— Text provided —
========================
Lastly, if you make this Blackberry Lavender Naked Cake be sure to leave a comment and/or give this recipe a rating! Above all, I love to hear from you guys and always do my best to respond to each and every comment. And of course, if you do make this recipe, don’t forget to tag me on Instagram! Looking through the photos of recipes you all have made is my favorite!
This post was originally published on June 15, 2018
















Loved the cake! Very pretty! I had issues with the BlackBerry jam though. The use of honey was very off putting. Smells very weird and didnt care for the taste. Will replace with a different jam because everything else was great!!
Thank you Tammy! Is there anything I can help with? xTieghan
Made this last night and it turned out great! I loved that the lavender was distinct yet not overpowering. I am the cake maker in the family so I’ve made a lot of cakes, but my husband said that it was the best cake I’ve made so far! I used a bag of frozen mixed berries with raspberries, blackberries, blueberries and made 2/3 of the jam recipe (4 cups of berries) and that was just the right amount. I also halved the amount of buttercream since my family doesn’t love buttercream and just frosted a thin layer on the outside, and found that was also the perfect amount. Thanks for all your great recipes!
I absolutely love this cake. I have made it about four times now for special occasions. There’s one instruction that needs correcting however. I have found that the cake needs to bake closer to one hour rather than half.
========================
— The exercise —
Will you duplicate the blackberry lavender cake text word for word, beginning at the words that have "Lastly, if you" and stopping after "is my favorite!"?

— Data extract —
========================
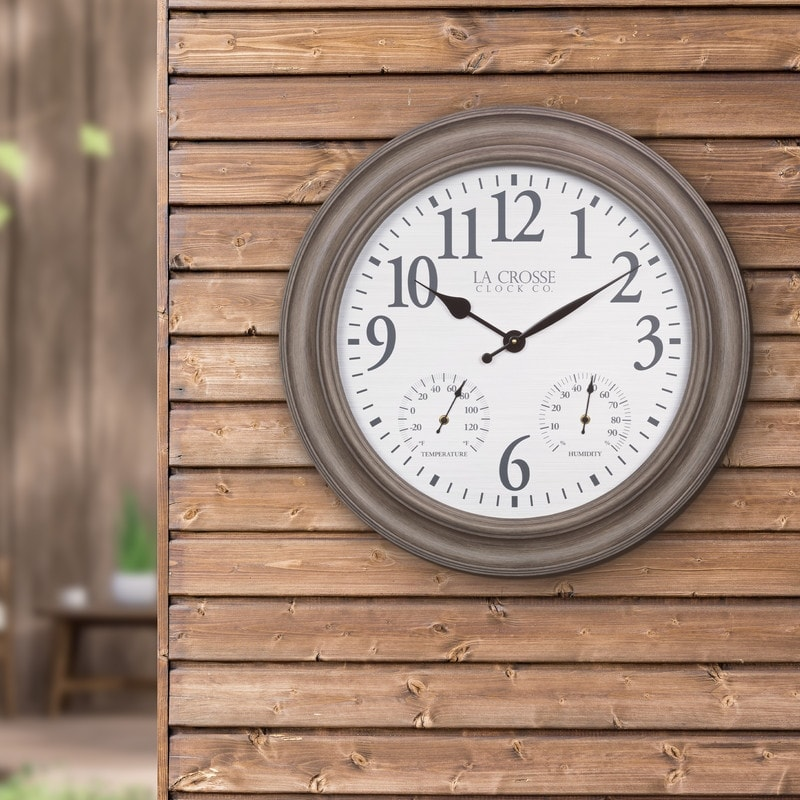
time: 10:09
========================
— Solution —
Lastly, if you make this Blackberry Lavender Naked Cake be sure to leave a comment and/or give this recipe a rating! Above all, I love to hear from you guys and always do my best to respond to each and every comment. And of course, if you do make this recipe, don’t forget to tag me on Instagram! Looking through the photos of recipes you all have made is my favorite!